Tutarsızlık Uyarısı

"Kısa" yazılar yazmak istediğimi söylemiş miydim?


25 Kasım 2011 Cuma

Şimdi'nin hikayesi.

Hatırlıyorum, lisede "carpe diem" diye yazardık tahta sıraların üzerine. 16-17 yaş özgür genç tripleri.  Anı nasıl yaşamayı düşünüyordum o yaşta hakkaten hatırlamıyorum. Gece arkadaşlarımla "çarşıya" cıkarak mı, sene sonu etkinliklerinde sahneye cıkarak mı..

Ama şu an bildiğim bi'şey var, insanın bi cümleyi algılayışı bile an be an değişebiliyor.  Bir anda bambaşka bir anlam kazanabiliyor bir kelime. hele ki bu tip "klişemsi" şeyler. kullanıyorsun kullanıyorsun da, gün geliyor bir şey kafana düşüyor sanki, hah diyorsun, "Buymuş meger bu ! Senelerdir ben öylesine kullanıyormuşum bu cümleyi de hiç yaşamıyormuşum. "

"Şu an"ımda "anı yaşamak" neymiş gibi hissediyorum biliyor musunuz?

Mesela şu an yüzümü güldüren, vücuduma gülümsetecek bir heyecan yayan bir şey var ya, onu "ama kesin bu benim suratımın asılmasına sebep olur bi kaç ay sonra" diyerek yarıda kesesim yok ... "Aklım yok mu" diyorum, o suratımın asılacağı zaman olur da gelirse "onu aşamaz mıyım sanki" diyorum.. Aşarım nitekim.  Ne aşılmadı ki şimdiye kadar.. Ne yaptığımın farkında ve arkasında olacağım nasıl olsa, biliyorum.
Korkasım, kaçasım yok.  Ne var işte, istiyorum napayım, "içimde tutacak degilim" ruh hali.. Bir keyfini cıkara cıkara, bir değerini bile bile yaşayış.  Her ne ise.. O an nasıl isem..

Bi'şeyi idealize etmeye, ona anlam kazandırmaya calışmak büyük saçmalık.
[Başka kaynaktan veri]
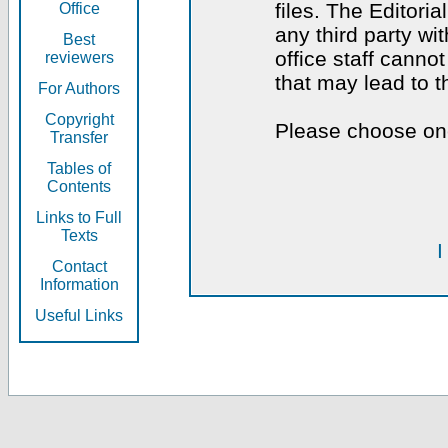
files. The Editoria
Office
any third party wi
Best
office staff canno
reviewers
that may lead to 
For Authors
Copyright
Please choose one
Transfer
Tables of
Contents
Links to Full
Texts
I
Contact
Information
Useful Links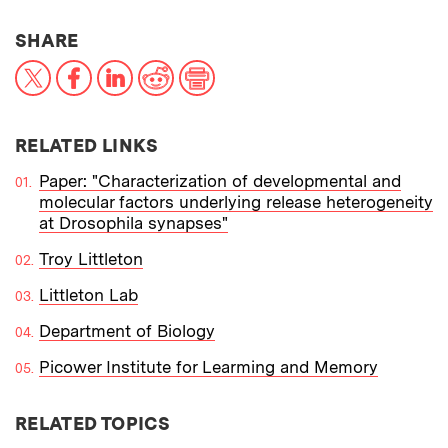
THIS NEWS ARTICLE ON:
SHARE
X
Facebook
LinkedIn
Reddit
Print
RELATED LINKS
Paper: "Characterization of developmental and
molecular factors underlying release heterogeneity
at Drosophila synapses"
Troy Littleton
Littleton Lab
Department of Biology
Picower Institute for Learming and Memory
RELATED TOPICS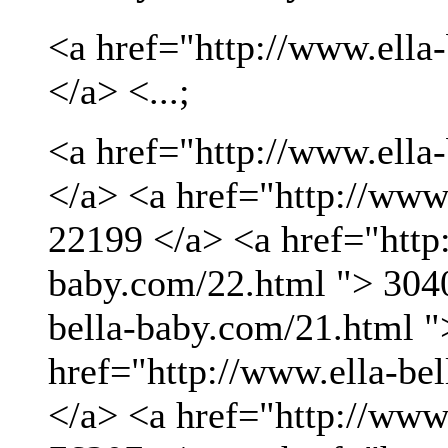
<a href="http://www.ella
</a> <...;
<a href="http://www.ella
</a> <a href="http://www
22199 </a> <a href="http:
baby.com/22.html "> 3040
bella-baby.com/21.html "
href="http://www.ella-be
</a> <a href="http://www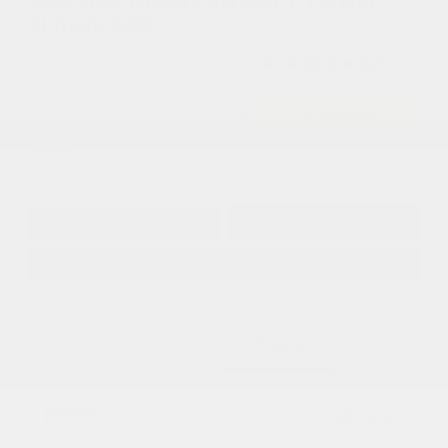
2026 Jeep Grand Cherokee L Laredo
Altitude 4WD
Cox Price
$45,519
I'm Interested
Disclosure
Get Pre-
No impact on
Approved in
Value Your Trade
your credit
Seconds
Explore Payment Options
Details
Pricing
MSRP
$51,850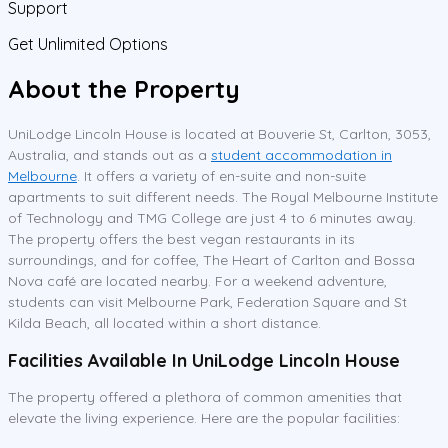
Support
Get Unlimited Options
About the Property
UniLodge Lincoln House is located at Bouverie St, Carlton, 3053,
Australia, and stands out as a
student accommodation in
Melbourne
. It offers a variety of en-suite and non-suite
apartments to suit different needs. The Royal Melbourne Institute
of Technology and TMG College are just 4 to 6 minutes away.
The property offers the best vegan restaurants in its
surroundings, and for coffee, The Heart of Carlton and Bossa
Nova café are located nearby. For a weekend adventure,
students can visit Melbourne Park, Federation Square and St
Kilda Beach, all located within a short distance.
Facilities Available In UniLodge Lincoln House
The property offered a plethora of common amenities that
elevate the living experience. Here are the popular facilities: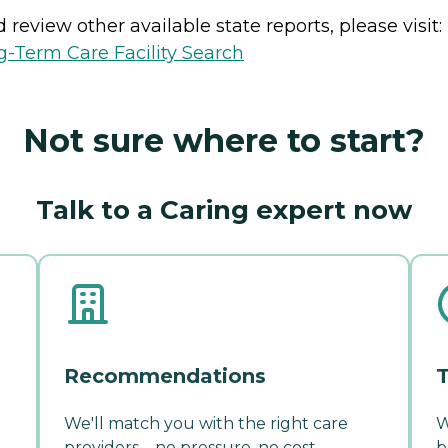
review other available state reports, please visit:
-Term Care Facility Search
Not sure where to start?
Talk to a Caring expert now
Recommendations
T
We'll match you with the right care
W
providers—no pressure, no cost.
b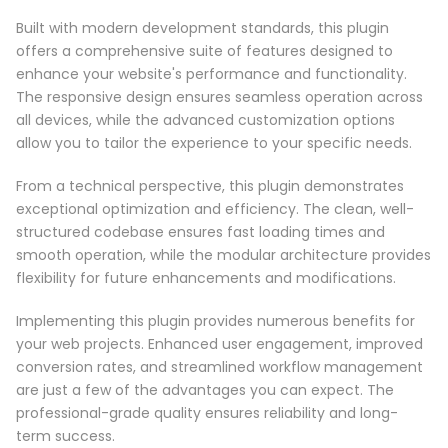
Built with modern development standards, this plugin
offers a comprehensive suite of features designed to
enhance your website's performance and functionality.
The responsive design ensures seamless operation across
all devices, while the advanced customization options
allow you to tailor the experience to your specific needs.
From a technical perspective, this plugin demonstrates
exceptional optimization and efficiency. The clean, well-
structured codebase ensures fast loading times and
smooth operation, while the modular architecture provides
flexibility for future enhancements and modifications.
Implementing this plugin provides numerous benefits for
your web projects. Enhanced user engagement, improved
conversion rates, and streamlined workflow management
are just a few of the advantages you can expect. The
professional-grade quality ensures reliability and long-
term success.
Yaşayacaklarından alıkoyan, hevesini kursagında bırakan bir bakış.  Nereye gidiyorsa gitsin işte, o an güzelse güzel, daha neyini düşünüyorsun.. hayatta hep kalıcı olabilen ne var ki.. bişeyler değişip duruyor, kalıcı olmasını en basta bekleyerek kısıtlamak yanlış bi kere.  kalıcılığı isteyerek başlarsın tabi ama bunu bekleyemezsin.  Sağlam adımlarla yavas yavas ilerlemek ayrı bişey, onu desteklerim; ama geri kaçmak , ya da durmak; ı ıh..  O an güzelse güzel işte..  O an o ışıltıyı katıyorsa gözlerine, kendini donuklaştırmak kadar kendine yazık ettiren, boşa harcatan başka bir hareket var mıdır?

Kaç şey var ki kendimizden korkabilecek kadar çok istediğimiz? 

Anı yaşamak, bu sorunun cevabını önemsemek işte.  Şu an.